We hebben bij deze eerste test zowel kilometers gemaald met de 1-liter driecilinder van 68pk als met de 1,2l vierpitter met 84pk. In beide gevallen moet je stellen dat een manoeuvreerbaarheid en parkeergemak zich als grotere voordeel opwerpen dan z'n prestaties. De 1-liter is in een decor zonder reliëf nog wel soepel te noemen. En erg stil. Maar snel is hij niet. Je moet er alles uit persen om in 14,3 tellen de 100 aan te tikken. Hellingen doet hij niet graag. Belading heeft ook een nefast effect. Z’n erg lange versnellingsbakverhoudingen bijt hem in de kuiten. Trek in tweede door tot 5.500t/min en je valt nog steeds naar 2.200t/min in derde. Te laag om hem een helling op te jagen. Het kleine blokje heeft dan ook maar 98Nm trekkracht. Hij is wel erg zuinig. Op papier is 3,9l/100km voldoende.

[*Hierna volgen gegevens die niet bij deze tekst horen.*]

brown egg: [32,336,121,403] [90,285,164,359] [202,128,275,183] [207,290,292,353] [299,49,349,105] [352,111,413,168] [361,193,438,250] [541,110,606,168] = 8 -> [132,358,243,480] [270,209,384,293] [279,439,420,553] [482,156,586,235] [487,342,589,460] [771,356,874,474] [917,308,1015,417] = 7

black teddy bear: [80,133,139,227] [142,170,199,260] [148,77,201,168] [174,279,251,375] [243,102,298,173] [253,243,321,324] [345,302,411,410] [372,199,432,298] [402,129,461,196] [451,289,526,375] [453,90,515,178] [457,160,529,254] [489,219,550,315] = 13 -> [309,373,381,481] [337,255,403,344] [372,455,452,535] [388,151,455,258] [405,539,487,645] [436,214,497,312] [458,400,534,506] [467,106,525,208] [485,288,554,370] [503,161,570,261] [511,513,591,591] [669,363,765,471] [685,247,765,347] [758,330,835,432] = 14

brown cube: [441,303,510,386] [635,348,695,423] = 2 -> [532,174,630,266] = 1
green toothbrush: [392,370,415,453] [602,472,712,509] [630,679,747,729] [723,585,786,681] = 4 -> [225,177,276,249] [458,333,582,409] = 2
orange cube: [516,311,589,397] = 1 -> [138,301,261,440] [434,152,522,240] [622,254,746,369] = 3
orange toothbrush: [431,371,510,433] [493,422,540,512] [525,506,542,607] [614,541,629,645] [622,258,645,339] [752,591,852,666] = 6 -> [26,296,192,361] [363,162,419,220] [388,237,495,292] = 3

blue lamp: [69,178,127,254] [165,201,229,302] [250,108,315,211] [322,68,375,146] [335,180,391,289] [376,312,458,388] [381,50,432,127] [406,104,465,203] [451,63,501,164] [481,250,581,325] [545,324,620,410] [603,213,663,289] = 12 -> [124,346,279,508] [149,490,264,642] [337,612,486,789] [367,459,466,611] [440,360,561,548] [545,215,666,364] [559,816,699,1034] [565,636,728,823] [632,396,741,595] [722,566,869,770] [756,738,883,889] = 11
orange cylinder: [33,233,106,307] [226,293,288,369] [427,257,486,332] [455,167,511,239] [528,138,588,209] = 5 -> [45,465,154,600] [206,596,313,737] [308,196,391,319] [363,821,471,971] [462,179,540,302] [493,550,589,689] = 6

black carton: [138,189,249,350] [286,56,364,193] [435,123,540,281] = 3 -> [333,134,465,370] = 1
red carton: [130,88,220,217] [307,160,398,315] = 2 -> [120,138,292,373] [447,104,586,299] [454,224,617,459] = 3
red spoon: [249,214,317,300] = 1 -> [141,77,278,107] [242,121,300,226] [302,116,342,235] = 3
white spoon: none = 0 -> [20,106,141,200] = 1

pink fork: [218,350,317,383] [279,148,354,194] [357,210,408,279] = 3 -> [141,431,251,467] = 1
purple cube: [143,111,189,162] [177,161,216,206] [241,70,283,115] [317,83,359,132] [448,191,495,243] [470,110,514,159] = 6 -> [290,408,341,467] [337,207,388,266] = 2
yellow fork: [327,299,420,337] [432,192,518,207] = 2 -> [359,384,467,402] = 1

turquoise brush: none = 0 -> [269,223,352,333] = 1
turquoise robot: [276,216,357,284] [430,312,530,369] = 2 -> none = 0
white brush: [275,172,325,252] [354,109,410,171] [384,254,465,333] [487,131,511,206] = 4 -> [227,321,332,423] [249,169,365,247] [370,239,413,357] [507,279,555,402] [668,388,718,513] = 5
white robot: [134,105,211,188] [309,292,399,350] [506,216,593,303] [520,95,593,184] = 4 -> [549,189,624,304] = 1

In de praktijk werd dat 6,0l/100km, met inbegrip van de geografische martelgang.
De 1,2l is duidelijk pittiger. Die beschikt over 122Nm en doet de 0-100 in 12 tellen. Het is nog altijd geen krachtpatser maar het verschil is voldoende om het er in moeilijke omstandigheden stukken beter vanaf te brengen. Z’n enige nadeel is dat hij z’n grotere capaciteiten ruchtbaar maakt. Hij is een pak minder discreet dan de 1-liter.
Maar de Picanto z’n biotoop is duidelijk de stad. Hij profiteert er ten volle van z’n lichte besturing, en kleine draaicirkel (9,4m of slechts 0,8m meer dan een Renault Twingo). Wordt het tempo wat hoger dan kom je onvermijdelijk de beperkingen van het onderstel tegen. Z’n lichte besturing communiceert dan onvoldoende precies en de voortrein zit het eerst om grip verlegen. Hij voelt evenwel solide aan, wat op het conto van z’n verbeterde structurele stijfheid te schrijven valt.